Original Research: “A hypothalamus-habenula circuit controls aversion” by Iakovos Lazaridis, Ourania Tzortzi, Moritz Weglage, Antje Märtin, Yang Xuan, Marc Parent, Yvonne Johansson, Janos Fuzik, Daniel Fürth, Lief E. Fenno, Charu Ramakrishnan, Gilad Silberberg, Karl Deisseroth, Marie Carlén & Konstantinos Meletis, published in Molecular Psychiatry, February 12, 2019.
DOI: 10.1159/000496086
MLA: Karolinska Institute. “Brain Pathways of Aversion Identified.” NeuroscienceNews, 14 February 2019.
APA: Karolinska Institute (2019, February 14). Brain Pathways of Aversion Identified. NeuroscienceNews.
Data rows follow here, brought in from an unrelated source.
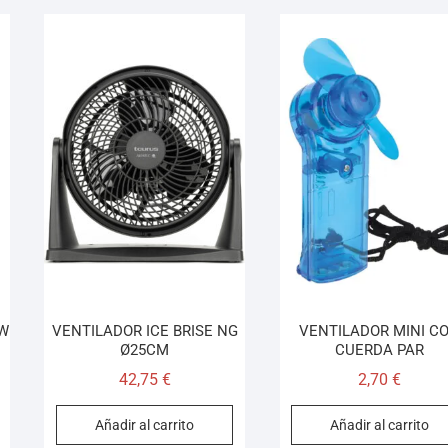
W
VENTILADOR ICE BRISE NG
VENTILADOR MINI C
Ø25CM
CUERDA PAR
42,75
€
2,70
€
Añadir al carrito
Añadir al carrito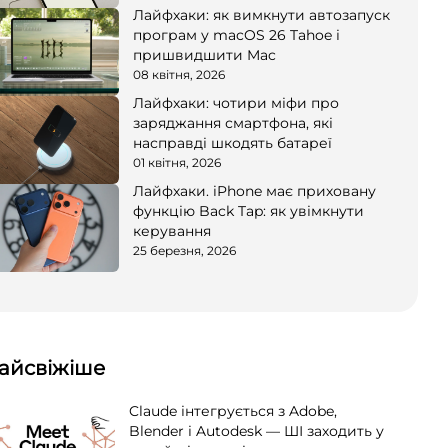
Лайфхаки: як вимкнути автозапуск
програм у macOS 26 Tahoe і
пришвидшити Mac
08 квітня, 2026
Лайфхаки: чотири міфи про
заряджання смартфона, які
насправді шкодять батареї
01 квітня, 2026
Лайфхаки. iPhone має приховану
функцію Back Tap: як увімкнути
керування
25 березня, 2026
айсвіжіше
Claude інтегрується з Adobe,
Blender і Autodesk — ШІ заходить у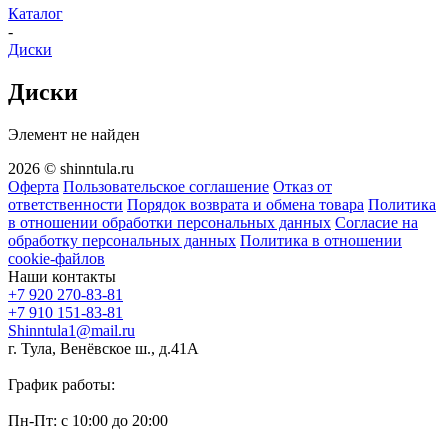
Каталог
-
Диски
Диски
Элемент не найден
2026 © shinntula.ru
Оферта
Пользовательское соглашение
Отказ от
ответственности
Порядок возврата и обмена товара
Политика
в отношении обработки персональных данных
Согласие на
обработку персональных данных
Политика в отношении
cookie-файлов
Наши контакты
+7 920 270-83-81
+7 910 151-83-81
Shinntula1@mail.ru
г. Тула, Венёвское ш., д.41А
График работы:
Пн-Пт: с 10:00 до 20:00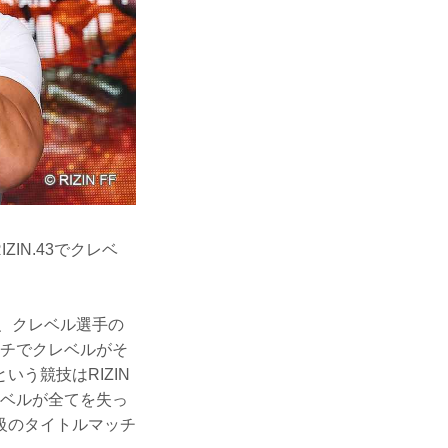
IN.43でクレベ
、クレベル選手の
ッチでクレベルがそ
う競技はRIZIN
レベルが全てを失っ
級のタイトルマッチ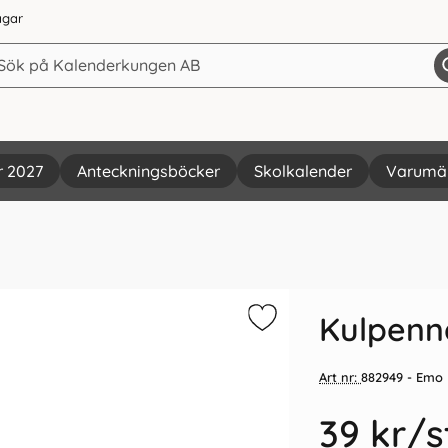
agar
r 2027
Anteckningsböcker
Skolkalender
Varumä
Vi rekommenderar
Kulpenna
Art nr:
882949
- Emo
39 kr
/s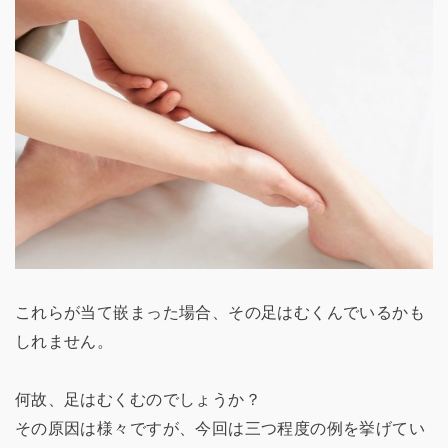
これらが当て嵌まった場合、その足はむくんでいるかも
しれません。
何故、足はむくむのでしょうか？
その原因は様々ですが、今回は三つ程度の例を挙げてい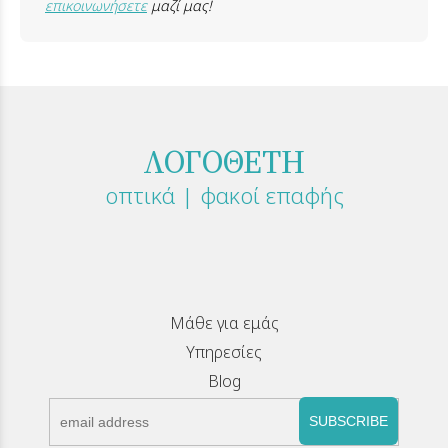
επικοινωνήσετε
μαζί μας!
ΛΟΓΟΘΕΤΗ
οπτικά | φακοί επαφής
Μάθε για εμάς
Υπηρεσίες
Blog
SUBSCRIBE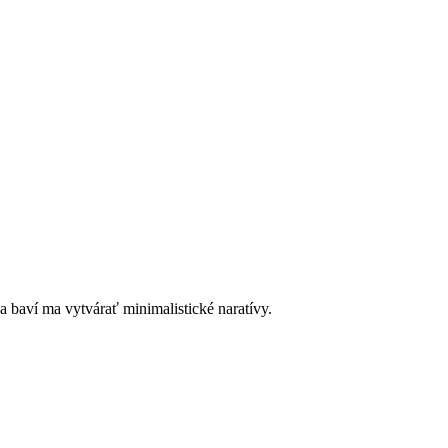
a baví ma vytvárať minimalistické naratívy.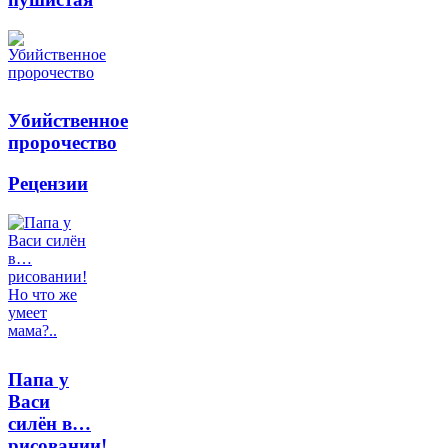
Убийственное
пророчество
Рецензии
Папа у
Васи
силён в…
рисовании!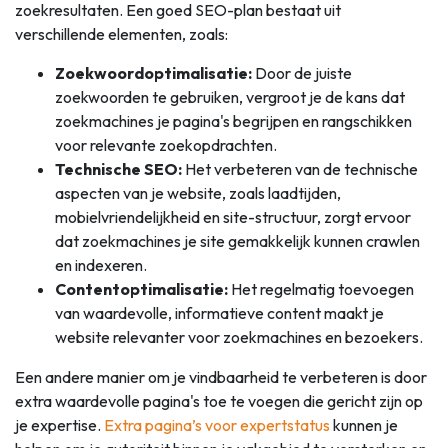
zoekresultaten. Een goed SEO-plan bestaat uit
verschillende elementen, zoals:
Zoekwoordoptimalisatie:
Door de juiste
zoekwoorden te gebruiken, vergroot je de kans dat
zoekmachines je pagina's begrijpen en rangschikken
voor relevante zoekopdrachten.
Technische SEO:
Het verbeteren van de technische
aspecten van je website, zoals laadtijden,
mobielvriendelijkheid en site-structuur, zorgt ervoor
dat zoekmachines je site gemakkelijk kunnen crawlen
en indexeren.
Contentoptimalisatie:
Het regelmatig toevoegen
van waardevolle, informatieve content maakt je
website relevanter voor zoekmachines en bezoekers.
Een andere manier om je vindbaarheid te verbeteren is door
extra waardevolle pagina's toe te voegen die gericht zijn op
je expertise.
Extra pagina’s voor expertstatus
kunnen je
Chicago: Karolinska Institute. “Brain Pathways of Aversion Identified.” NeuroscienceNews. (Accessed February 14, 2019).
Abstract
A hypothalamus-habenula circuit controls aversion
Encoding and predicting aversive events are essential for survival and emotional balance. Maladaptive changes in how the brain processes emotional valence can underlie affective disorders. The lateral habenula (LHb) has been tied to aversion and mood regulation through its influence on dopamine and serotonin systems. This study defines the identity and function of glutamatergic (Vglut2) control of the LHb, comparing inputs from the globus pallidus internal segment (GPi) and the lateral hypothalamic area (LHA). The results show that LHb-projecting LHA neurons—and not the putative GABA/glutamate co-releasing GPi neurons—encode negative value. Monosynaptic tracing revealed a predominantly limbic input onto LHA Vglut2 neurons, while sensorimotor inputs were more prominent onto GPi neurons. Calcium imaging of LHA Vglut2 neurons during conditioning revealed activity clusters corresponding to reward or aversion, including a population responsive to mild foot shocks that predicted aversive events. LHb-projecting LHA Vglut2 neurons encode negative valence and rapidly develop prediction signals for negative outcomes. These findings identify the glutamatergic LHA–LHb circuit as a critical node in value processing.